I ran into the same problem. I started a pet project that involved scraping reddit (though for a different purpose than AMAs). Their robots.txt and an admin writeup from somewhere on their site made me realize that I'd probably just have to take it down and/or my scraper would just get blacklisted. It's a bummer because there's 1001 great ideas out there for filtering, categorizing, and viewing reddit's data in different ways. And it seems like they encourage 3rd party interaction to some extent with their API and all, yet scraping is kind of needed in most cases.
I do like the format for sure. The only thing I would consider is maybe nesting the Q/A divs (.qitem) for threads because a lot of times the Q/A content is contextual to past Q/As. You already order them that way and that helps a lot but on one of the ones I was reading it got confusing on whether they were speaking in the context of a thread or if it was a fresh Q/A. Maybe set it as a view option to toggle or something (maybe have it be a carousel where each frame contains all the Q/A divs in a thread starting with the root level, and keep it displayed flat like they are now).
I made sure to be nice to reddit. The scrapper is set to crawl reddit once every 12 hours for new "top monthly iamas".
Very good suggestion for nested threads. A good example of a reply to a question is on the westboro-baptist-church thread. I think it's possible to implement this suggestion. Will fool around with it on localhost and see what I come up with.
Yeah, I had a limiter put in mine as well so that it only made a request every 6 or 8 seconds.
No worries on the suggestion. Those threaded comments can be tricky sometimes.
Hey, if you do hear back from them about their stance on this sort of thing, I'd really appreciate if you could let me know what they say. I sort of halted my project after a certain point because I had the fear I'd just have to take it down as soon as I completed it.
User comments, but going by users rather than threads. That way you could get a profile where someone posts, or turn it around and see what prolific posters existed in a given subreddit.
The thing is it wouldn't sweep everything. Instead a user would only get scraped if a request was made to my app, and I had a tool that would go through a request queue (storing to my own DB) in a metered way so that reddit only experienced a handful of requests from me per minute.
Nonetheless it still breaks robots.txt and if I could dig it up admins have said in the past that don't want automated/batched requests hitting their site.

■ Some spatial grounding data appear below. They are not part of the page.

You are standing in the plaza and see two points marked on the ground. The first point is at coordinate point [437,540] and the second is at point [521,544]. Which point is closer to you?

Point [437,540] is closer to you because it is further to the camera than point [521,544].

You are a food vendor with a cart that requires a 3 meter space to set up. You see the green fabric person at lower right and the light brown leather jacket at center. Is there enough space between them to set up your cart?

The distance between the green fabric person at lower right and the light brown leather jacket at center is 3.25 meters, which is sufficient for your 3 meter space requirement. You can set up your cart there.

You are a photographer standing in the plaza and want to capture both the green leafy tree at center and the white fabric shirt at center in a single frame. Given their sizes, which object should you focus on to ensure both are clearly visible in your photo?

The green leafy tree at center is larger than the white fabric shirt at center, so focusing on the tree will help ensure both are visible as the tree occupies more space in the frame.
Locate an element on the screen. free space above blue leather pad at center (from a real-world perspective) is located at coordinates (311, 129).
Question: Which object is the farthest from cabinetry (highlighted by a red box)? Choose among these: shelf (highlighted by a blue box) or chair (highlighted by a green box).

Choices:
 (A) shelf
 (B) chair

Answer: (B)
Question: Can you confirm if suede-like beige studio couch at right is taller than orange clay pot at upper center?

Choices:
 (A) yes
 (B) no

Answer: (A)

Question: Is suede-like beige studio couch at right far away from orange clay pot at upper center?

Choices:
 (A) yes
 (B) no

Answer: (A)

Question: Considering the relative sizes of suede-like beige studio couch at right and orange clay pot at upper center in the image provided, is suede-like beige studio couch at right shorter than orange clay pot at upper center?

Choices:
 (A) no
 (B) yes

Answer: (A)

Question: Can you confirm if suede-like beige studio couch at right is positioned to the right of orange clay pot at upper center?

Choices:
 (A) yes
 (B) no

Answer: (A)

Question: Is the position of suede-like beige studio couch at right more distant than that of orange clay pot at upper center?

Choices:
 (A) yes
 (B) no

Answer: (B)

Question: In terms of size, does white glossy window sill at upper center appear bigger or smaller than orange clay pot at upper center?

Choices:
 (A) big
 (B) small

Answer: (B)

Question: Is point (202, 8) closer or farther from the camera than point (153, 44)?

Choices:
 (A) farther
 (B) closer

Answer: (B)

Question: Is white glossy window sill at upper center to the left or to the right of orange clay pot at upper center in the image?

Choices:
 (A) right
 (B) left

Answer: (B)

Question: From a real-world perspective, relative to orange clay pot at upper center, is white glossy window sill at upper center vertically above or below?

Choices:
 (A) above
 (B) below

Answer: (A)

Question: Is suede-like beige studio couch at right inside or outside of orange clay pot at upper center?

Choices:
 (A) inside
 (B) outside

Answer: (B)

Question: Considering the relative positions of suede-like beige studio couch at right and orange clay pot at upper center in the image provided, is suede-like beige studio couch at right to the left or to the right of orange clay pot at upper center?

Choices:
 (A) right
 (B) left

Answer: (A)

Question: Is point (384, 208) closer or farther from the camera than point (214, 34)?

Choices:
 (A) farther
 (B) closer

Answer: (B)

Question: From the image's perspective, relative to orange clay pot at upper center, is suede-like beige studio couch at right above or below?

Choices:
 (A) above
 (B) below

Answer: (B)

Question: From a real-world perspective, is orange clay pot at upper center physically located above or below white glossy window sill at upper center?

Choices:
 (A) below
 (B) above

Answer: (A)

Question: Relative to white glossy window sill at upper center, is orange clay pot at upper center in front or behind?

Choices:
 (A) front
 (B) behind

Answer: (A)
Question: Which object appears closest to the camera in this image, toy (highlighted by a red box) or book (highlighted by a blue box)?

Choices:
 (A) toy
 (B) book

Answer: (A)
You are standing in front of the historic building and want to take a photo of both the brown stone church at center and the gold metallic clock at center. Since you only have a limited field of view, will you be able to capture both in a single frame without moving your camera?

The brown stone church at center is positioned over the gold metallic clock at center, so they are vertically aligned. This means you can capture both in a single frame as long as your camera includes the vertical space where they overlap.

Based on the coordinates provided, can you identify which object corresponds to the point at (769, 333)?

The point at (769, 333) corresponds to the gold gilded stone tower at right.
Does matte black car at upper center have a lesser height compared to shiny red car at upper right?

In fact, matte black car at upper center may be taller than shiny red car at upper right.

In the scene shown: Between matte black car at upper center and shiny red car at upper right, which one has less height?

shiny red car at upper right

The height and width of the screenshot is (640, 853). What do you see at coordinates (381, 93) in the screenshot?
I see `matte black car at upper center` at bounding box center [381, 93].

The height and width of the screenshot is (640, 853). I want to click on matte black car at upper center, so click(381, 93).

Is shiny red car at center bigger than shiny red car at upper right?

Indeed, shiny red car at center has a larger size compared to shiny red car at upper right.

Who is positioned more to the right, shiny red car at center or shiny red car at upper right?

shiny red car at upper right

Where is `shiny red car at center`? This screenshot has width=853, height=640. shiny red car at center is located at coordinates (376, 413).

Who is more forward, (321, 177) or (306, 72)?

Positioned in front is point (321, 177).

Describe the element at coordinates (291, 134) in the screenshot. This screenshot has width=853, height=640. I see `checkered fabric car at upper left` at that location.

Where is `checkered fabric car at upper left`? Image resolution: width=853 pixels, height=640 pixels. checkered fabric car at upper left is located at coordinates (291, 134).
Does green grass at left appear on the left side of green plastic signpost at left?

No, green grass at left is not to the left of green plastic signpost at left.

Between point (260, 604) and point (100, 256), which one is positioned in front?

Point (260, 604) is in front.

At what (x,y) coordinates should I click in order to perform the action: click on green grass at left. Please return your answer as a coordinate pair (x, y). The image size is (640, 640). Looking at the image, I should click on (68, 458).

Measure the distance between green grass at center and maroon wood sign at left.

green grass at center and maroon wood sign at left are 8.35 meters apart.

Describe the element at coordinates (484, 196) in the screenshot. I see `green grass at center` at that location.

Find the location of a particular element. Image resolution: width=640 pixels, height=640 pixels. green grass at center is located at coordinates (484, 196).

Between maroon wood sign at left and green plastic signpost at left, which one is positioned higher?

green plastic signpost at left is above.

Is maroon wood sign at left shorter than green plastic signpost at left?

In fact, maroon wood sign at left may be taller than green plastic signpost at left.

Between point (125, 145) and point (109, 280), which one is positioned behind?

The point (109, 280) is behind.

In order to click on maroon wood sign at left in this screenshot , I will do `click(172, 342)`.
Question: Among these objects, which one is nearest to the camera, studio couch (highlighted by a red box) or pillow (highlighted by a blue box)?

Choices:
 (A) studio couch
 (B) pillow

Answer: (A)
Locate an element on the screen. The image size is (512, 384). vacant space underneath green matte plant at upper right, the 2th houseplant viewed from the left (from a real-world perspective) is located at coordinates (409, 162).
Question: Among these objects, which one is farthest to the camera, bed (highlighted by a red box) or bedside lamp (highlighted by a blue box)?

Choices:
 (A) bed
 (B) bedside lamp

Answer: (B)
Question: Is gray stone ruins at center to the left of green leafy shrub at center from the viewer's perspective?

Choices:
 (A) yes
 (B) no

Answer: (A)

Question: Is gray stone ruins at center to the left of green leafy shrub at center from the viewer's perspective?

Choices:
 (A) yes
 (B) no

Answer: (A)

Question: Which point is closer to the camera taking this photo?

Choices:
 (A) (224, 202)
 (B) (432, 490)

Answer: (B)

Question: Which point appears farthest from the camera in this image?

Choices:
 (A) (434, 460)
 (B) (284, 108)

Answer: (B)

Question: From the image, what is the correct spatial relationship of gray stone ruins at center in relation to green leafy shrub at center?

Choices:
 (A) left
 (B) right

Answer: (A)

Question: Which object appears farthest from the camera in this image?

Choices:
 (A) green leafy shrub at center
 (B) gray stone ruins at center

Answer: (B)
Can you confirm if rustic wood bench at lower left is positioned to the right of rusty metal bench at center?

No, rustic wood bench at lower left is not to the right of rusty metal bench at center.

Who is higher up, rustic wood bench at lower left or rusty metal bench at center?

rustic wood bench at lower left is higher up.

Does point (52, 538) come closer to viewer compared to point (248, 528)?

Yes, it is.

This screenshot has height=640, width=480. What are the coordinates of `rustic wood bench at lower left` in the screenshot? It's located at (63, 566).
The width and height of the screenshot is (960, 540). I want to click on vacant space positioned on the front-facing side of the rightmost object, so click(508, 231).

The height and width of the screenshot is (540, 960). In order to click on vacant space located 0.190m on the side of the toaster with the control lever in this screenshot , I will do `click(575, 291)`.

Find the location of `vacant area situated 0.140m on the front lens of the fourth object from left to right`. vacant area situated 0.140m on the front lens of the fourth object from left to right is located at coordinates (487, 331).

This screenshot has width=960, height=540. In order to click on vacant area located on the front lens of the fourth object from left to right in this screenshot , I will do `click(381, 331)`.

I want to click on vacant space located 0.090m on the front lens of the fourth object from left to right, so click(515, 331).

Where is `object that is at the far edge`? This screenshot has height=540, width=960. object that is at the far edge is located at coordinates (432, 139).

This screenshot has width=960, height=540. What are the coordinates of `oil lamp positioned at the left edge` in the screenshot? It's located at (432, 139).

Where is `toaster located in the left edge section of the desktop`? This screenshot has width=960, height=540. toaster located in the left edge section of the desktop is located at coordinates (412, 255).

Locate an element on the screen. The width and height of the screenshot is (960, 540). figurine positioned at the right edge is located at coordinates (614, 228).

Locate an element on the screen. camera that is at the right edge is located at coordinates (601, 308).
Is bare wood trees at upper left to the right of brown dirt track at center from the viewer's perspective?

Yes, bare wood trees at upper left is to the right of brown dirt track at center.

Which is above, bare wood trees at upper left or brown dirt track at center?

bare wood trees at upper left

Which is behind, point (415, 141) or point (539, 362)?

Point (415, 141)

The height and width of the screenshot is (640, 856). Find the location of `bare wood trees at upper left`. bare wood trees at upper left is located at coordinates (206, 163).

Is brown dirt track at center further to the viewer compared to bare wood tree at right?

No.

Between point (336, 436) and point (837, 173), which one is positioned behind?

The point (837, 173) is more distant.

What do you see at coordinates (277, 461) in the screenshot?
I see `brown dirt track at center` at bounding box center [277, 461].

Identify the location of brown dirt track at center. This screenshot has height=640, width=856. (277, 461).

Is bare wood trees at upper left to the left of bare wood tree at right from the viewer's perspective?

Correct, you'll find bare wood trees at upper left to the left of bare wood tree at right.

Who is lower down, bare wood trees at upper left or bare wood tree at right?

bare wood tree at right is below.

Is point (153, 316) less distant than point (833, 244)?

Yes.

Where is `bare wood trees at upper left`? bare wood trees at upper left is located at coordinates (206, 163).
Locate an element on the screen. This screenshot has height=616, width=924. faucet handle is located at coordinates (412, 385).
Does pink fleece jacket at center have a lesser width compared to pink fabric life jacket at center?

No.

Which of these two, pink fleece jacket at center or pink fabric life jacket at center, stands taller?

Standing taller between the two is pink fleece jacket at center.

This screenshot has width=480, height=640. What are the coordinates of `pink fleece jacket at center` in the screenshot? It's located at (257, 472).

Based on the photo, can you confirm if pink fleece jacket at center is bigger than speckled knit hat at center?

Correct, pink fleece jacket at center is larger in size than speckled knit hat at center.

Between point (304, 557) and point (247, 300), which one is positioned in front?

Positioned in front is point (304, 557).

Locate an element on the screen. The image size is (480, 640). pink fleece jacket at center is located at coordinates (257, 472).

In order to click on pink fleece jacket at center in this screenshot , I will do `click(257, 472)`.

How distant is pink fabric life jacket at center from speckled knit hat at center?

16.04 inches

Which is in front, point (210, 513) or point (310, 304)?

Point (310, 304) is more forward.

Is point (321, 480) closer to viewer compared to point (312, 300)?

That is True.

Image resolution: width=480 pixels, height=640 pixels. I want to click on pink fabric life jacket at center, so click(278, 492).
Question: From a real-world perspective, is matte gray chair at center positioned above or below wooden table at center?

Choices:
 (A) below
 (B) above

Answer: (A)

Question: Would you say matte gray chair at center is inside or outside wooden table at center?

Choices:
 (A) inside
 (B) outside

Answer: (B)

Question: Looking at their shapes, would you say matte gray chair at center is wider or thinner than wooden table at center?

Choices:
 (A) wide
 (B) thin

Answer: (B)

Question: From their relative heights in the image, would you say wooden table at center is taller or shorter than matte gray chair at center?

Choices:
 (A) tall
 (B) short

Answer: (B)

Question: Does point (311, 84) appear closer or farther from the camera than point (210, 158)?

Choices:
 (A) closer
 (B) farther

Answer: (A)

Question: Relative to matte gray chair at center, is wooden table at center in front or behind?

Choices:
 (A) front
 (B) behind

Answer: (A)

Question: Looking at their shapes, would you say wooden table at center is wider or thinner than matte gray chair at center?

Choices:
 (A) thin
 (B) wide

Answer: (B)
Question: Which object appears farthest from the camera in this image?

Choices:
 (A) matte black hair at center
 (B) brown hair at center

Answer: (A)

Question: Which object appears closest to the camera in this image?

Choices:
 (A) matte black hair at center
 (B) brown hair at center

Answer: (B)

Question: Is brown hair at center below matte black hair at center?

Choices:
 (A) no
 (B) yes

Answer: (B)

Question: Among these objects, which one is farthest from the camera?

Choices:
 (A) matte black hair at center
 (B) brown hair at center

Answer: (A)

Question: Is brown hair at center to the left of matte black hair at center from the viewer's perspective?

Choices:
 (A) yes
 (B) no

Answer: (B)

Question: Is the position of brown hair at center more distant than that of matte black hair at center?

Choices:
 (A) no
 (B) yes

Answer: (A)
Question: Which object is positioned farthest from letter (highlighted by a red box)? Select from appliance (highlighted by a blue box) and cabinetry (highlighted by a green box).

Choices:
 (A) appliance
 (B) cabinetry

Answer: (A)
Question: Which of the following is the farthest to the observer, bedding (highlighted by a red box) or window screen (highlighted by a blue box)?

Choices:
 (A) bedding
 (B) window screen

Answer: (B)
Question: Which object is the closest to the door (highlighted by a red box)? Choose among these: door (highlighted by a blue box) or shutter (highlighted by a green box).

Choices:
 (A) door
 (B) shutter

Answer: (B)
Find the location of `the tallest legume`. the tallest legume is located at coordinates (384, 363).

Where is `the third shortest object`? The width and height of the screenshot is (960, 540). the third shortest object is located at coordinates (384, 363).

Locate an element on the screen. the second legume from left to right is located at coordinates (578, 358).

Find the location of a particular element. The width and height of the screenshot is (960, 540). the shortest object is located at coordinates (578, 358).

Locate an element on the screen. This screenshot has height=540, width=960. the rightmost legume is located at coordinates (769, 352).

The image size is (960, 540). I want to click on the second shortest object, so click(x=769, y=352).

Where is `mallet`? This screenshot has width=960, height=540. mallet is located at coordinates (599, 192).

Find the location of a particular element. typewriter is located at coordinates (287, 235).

I do like the format for sure. The only thing I would consider is maybe nesting the Q/A divs (.qitem) for threads because a lot of times the Q/A content is contextual to past Q/As. You already order them that way and that helps a lot but on one of the ones I was reading it got confusing on whether they were speaking in the context of a thread or if it was a fresh Q/A. Maybe set it as a view option to toggle or something (maybe have it be a carousel where each frame contains all the Q/A divs in a thread starting with the root level, and keep it displayed flat like they are now).